As perspetivas futuras não são muito animadoras, uma vez que, como refere Maria Helena Semedo, em 2050, a população mundial será de 9 a 10 biliões de pessoas, das quais cerca de 70% viverão em cidades, altura em que haverá menos água, mas em que os solos estarão mais degradados, pelo que será necessário “produzir mais com menos”, até porque também haverá menos gente a viver zonas rurais e disponíveis para a agricultura.
Com o aumento da população citadina, aumenta também o consumo de carnes e de produtos alimentares processados, pelo que “temos de mudar o nosso sistema de consumo para um mais sustentável e amigo do ambiente”, defende a dirigente da FAO, até porque, como afirma, “consumimos cerca de sete tipos de produtos. Temos de voltar a consumir produtos esquecidos”, bem como consumir “menos carne” nos países onde ela é consumida em excesso.

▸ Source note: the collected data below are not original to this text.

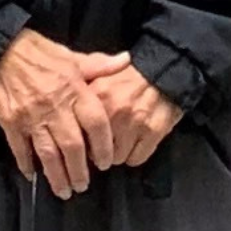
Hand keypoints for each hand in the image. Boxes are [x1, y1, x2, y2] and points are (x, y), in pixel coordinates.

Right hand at [0, 30, 105, 196]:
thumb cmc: (38, 51)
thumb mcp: (71, 55)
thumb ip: (99, 65)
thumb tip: (127, 61)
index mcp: (74, 90)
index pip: (96, 123)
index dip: (104, 146)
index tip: (106, 162)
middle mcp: (55, 107)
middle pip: (72, 146)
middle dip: (79, 170)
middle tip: (83, 186)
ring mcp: (31, 117)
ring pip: (48, 154)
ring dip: (57, 176)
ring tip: (64, 191)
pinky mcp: (10, 122)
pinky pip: (19, 149)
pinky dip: (26, 163)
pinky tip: (32, 175)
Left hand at [74, 54, 181, 172]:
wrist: (164, 70)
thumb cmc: (129, 76)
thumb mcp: (100, 75)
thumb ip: (82, 90)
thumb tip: (65, 114)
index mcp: (97, 95)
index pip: (78, 131)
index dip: (80, 138)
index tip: (83, 139)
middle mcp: (113, 112)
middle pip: (95, 150)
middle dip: (99, 150)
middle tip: (105, 142)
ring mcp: (134, 124)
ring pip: (117, 158)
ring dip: (118, 153)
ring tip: (123, 141)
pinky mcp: (152, 133)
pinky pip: (136, 159)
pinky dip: (135, 155)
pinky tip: (137, 143)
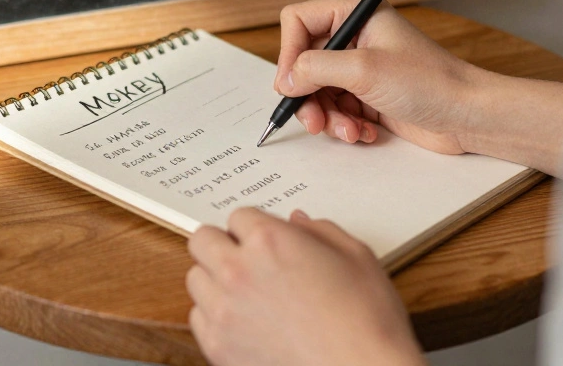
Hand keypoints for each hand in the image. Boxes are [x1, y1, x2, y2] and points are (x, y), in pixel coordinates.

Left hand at [186, 208, 425, 365]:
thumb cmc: (367, 324)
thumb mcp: (356, 257)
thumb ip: (320, 231)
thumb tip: (297, 222)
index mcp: (269, 241)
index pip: (238, 216)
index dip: (255, 227)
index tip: (264, 239)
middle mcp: (238, 271)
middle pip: (203, 240)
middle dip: (224, 244)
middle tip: (246, 258)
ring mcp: (223, 310)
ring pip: (195, 278)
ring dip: (215, 279)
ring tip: (246, 292)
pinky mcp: (217, 346)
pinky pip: (197, 317)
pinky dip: (214, 315)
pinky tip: (242, 321)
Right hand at [275, 0, 481, 153]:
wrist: (466, 116)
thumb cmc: (429, 82)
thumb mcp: (364, 70)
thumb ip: (316, 68)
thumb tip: (286, 78)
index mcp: (356, 14)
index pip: (299, 21)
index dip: (288, 52)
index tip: (291, 84)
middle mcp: (355, 37)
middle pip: (303, 62)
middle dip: (307, 95)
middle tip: (314, 119)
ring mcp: (361, 68)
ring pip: (317, 91)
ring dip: (327, 116)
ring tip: (348, 131)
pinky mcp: (367, 95)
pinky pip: (336, 109)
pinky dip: (344, 124)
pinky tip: (364, 132)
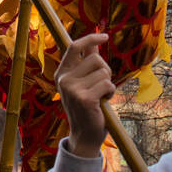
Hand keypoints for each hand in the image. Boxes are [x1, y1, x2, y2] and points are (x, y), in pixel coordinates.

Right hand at [56, 33, 113, 158]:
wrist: (84, 134)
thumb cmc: (87, 106)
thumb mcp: (83, 83)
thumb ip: (87, 63)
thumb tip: (94, 44)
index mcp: (61, 73)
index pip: (74, 47)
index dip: (90, 39)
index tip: (104, 36)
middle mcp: (64, 79)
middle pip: (95, 59)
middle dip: (105, 70)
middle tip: (102, 85)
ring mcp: (72, 89)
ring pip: (103, 72)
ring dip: (108, 83)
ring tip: (101, 95)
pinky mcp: (84, 98)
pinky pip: (107, 84)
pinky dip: (110, 92)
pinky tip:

Especialista em desenvolvimento global
Maria Helena Semedo é natural de Cabo Verde, com formação académica em Portugal. Em Cabo Verde, assumiu o cargo de Ministra das Pescas e Agricultura, tendo sido também Ministra do Turismo, Transportes e Assuntos Marinhos. Após a sua entrada para a FAO, foi a sua representante no Níger e, mais tarde, diretora da FAO para a África. Atualmente, é diretora-geral adjunta da FAO para o Clima e Recursos Naturais.